SELECTED PASSAGE

_ _ _ _

The world's oldest political party set an all-time record Tuesday night, with 12 presidential candidates on a single stage in Westerville, Ohio. That's a suburb of Columbus, the fastest-growing big metro area in the Midwest, in Franklin County, which voted Republican in every presidential election but one for a half century (1944-92) but has voted Democratic in the six elections since.

It's an apt location for a party increasingly dependent on and dominated by white college-graduate voters, even as it has lost ground in heartland factory towns and blue-collar precincts.

As I argue in my just-published book, "How America's Political Parties Change (And How They Don't)," the Democratic Party has, since its founding in 1832, been a coalition of out-groups, of people who are considered atypical Americans but can, if they stick together, be a national majority.

But holding these disparate groups together can be tricky, since they often disagree on important issues. Poignant example: flailing candidate Beto O'Rourke's insistence on denying tax exemptions to churches that don't support same-sex marriage.

That could close down lots of historically black churches, Orthodox synagogues and Muslim mosques. So you have a clear-cut disagreement between two overwhelmingly Democratic constituencies: secular-minded white college grads and traditionally religious black church members.

National Democrats, eager to include even splinter groups, concocted rules allowing candidates polling at only 2 percent on the debate stage -- which incentivizes those with little support to attack a front-runner. In the first three debates, the target was Joe Biden. In Westerville, it was Elizabeth Warren.

Warren's support comes disproportionately from white college grads, and her "I have a plan for that" proposals, while theoretically aimed at those with modest incomes, have appealed mostly to the upscale. But her specificity vanishes when it comes to the price tag for her version of Bernie Sanders' original "Medicare for All."

Pete Buttigieg, doing well with high-education Iowans, challenged her stubborn, Trump-like refusal to admit, as Sanders does, that middle-class "taxes will go up." "No plan has been laid out to explain how a multitrillion-dollar hole in this Medicare for All plan that Senator Warren is putting forward," the South Bend mayor said in his attack. "I'm sorry, Elizabeth," Amy Klobuchar, who hasn't clicked in the polls, chimed in. "I think we owe it to the American people to tell them where we're gonna send the invoice."

_ _ _ _

REQUIREMENT A
Please condense the paragraph of the Democratic debate passage that begins "National Democrats, eager to include even splinter groups" into a short list of its main facts.
REQUIREMENT B
Carry the Democratic debate passage forward, picking up right after Amy Klobuchar's remark about where to send the invoice.
These rows have no connection to the passage on the Democratic debate.

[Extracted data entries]
_ _ _ _

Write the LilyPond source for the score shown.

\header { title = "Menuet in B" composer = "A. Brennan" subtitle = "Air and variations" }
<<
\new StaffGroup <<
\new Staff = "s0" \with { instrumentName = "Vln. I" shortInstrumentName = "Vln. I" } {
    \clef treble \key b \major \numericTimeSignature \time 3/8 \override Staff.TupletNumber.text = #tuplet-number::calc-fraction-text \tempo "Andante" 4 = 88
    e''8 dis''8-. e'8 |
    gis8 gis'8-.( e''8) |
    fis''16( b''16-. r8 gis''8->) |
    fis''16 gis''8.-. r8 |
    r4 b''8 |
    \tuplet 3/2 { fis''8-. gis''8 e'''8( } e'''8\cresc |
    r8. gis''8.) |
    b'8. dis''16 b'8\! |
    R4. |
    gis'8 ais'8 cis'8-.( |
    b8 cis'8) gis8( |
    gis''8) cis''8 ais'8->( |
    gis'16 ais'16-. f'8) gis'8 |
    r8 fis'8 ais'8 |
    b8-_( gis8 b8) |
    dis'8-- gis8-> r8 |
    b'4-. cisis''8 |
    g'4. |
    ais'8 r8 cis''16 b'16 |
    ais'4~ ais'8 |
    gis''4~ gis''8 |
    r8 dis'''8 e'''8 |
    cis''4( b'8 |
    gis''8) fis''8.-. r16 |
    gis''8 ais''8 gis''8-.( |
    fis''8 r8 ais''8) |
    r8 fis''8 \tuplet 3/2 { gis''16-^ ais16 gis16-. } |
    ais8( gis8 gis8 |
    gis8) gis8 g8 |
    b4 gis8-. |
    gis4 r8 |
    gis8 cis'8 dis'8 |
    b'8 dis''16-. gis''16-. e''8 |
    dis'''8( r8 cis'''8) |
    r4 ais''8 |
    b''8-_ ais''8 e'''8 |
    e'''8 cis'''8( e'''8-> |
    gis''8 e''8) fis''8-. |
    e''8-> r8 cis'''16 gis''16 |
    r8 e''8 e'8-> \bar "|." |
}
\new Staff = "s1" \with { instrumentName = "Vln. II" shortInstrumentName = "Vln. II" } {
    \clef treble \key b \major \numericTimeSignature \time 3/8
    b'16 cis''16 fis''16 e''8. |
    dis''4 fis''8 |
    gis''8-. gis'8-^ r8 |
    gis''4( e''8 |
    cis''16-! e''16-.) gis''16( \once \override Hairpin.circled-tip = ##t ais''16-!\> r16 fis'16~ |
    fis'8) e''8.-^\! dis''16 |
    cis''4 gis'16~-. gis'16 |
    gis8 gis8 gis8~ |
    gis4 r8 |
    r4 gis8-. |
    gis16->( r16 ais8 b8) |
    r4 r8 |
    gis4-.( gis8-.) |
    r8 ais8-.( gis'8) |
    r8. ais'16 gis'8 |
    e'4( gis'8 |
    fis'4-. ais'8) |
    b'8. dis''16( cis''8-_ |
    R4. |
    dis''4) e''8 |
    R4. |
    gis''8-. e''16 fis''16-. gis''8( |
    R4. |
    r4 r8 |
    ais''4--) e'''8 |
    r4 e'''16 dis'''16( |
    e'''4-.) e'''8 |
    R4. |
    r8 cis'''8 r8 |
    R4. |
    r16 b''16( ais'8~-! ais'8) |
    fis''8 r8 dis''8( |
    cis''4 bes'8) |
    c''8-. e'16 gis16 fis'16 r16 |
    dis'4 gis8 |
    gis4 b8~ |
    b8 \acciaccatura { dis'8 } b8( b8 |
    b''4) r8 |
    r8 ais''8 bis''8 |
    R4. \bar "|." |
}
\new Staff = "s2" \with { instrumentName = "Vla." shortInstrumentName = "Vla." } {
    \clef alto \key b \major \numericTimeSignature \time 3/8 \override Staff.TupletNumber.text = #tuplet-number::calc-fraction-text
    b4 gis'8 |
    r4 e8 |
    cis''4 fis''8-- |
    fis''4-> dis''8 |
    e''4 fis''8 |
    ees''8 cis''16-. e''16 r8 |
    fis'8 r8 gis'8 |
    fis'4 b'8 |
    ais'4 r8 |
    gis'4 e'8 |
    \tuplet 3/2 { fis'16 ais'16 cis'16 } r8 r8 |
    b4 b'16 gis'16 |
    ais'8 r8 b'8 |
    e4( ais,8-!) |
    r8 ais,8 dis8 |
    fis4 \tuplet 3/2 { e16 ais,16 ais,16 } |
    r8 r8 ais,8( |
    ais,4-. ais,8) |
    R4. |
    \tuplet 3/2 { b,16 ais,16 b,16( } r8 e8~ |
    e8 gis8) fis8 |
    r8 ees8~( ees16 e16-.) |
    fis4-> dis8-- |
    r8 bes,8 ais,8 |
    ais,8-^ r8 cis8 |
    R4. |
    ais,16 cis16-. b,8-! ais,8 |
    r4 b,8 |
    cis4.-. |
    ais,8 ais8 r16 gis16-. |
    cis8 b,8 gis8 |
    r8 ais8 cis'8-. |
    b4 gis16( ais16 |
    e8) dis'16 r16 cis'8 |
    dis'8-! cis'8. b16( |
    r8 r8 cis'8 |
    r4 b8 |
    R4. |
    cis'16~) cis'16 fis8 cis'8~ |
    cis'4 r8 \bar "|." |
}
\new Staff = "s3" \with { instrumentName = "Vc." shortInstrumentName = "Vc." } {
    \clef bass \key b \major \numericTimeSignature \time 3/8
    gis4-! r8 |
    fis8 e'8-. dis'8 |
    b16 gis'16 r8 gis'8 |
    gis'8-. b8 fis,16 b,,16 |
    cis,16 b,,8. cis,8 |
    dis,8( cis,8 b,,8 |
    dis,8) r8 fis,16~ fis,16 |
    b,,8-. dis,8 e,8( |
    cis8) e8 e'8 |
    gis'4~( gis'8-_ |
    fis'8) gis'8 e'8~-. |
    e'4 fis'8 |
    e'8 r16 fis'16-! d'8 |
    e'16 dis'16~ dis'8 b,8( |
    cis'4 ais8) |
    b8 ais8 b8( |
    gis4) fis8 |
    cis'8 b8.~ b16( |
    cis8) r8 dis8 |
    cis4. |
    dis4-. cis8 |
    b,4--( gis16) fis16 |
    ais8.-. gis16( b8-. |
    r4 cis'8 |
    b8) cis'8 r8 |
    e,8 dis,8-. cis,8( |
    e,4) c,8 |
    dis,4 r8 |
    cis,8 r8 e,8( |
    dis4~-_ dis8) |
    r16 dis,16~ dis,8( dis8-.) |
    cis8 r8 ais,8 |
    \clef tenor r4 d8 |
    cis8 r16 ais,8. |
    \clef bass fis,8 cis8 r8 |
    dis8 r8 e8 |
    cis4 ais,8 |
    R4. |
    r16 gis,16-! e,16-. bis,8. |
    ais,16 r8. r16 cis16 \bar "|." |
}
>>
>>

_ _ _ _

EXERCISE RESPONSE A
- National Democrats, wanting to include even splinter groups, set rules that let candidates polling at only 2 percent onto the debate stage.
- These rules give candidates with little support an incentive to attack a front-runner.
- In the first three debates, the target was Joe Biden.
- In Westerville, the target was Elizabeth Warren.

EXERCISE RESPONSE B
The closest Warren came to responding was when she said, "(C)osts will go up for the wealthy and for big corporations, and for hard-working middle-class families, costs will go down." She shows obvious relish in proposing a 3% wealth tax on the very rich as well as federal and worker oversight of large corporations. It's "wokenomics," said liberal commentator Van Jones.

 

But that "urge to punish" -- a phrase from the New York Post's Michael Goodwin -- can seem unattractive and may repel otherwise-liberal voters in the most affluent suburbs, where Sanders support flagged four years ago.

Going into the debate, Warren looked well positioned to gobble up votes that had gone to Sanders before his Oct. 1 heart attack. But while Warren was pushed on the defensive, Sanders spoke loudly and vigorously, and he's scheduled to be endorsed by freshmen Reps. Alexandria Ocasio-Cortez, Rashida Tlaib and Ilhan Omar over the weekend. It looks like Warren will continue to face strong opposition from the socialist left.

Other Democrats were tussling over other issues that tend to pit one Democratic constituency against another. Cory Booker backed taxpayer-paid abortions while Tulsi Gabbard, echoing 1990s Bill Clinton, said abortion should be "safe, legal and rare." Buttigieg, while rejecting Medicare for All, praised the assault weapons ban and called for packing the Supreme Court, which Biden loudly opposed.

For two generations, Democrats have been skeptical about many military interventions and usually supportive of free speech. At this debate, Biden and Buttigieg decried President Donald Trump's Syria troop withdrawal over Gabbard's strong disagreement. For reasons that remain unclear, Kamala Harris repeated her call for Twitter to close down Trump's account -- something many Republicans wish had been done some time ago but that suggests a disturbing relish for suppressing speech. Joe Biden was questioned, gingerly, about his son Hunter Biden's $600,000 Ukrainian gas company gig -- a subject Democrats and NBC anchors seem desperate to avoid.

Last week, I wrote that Elizabeth Warren was the Democrats' faute de mieux front-runner. We're still waiting to see who, if anyone, is mieux.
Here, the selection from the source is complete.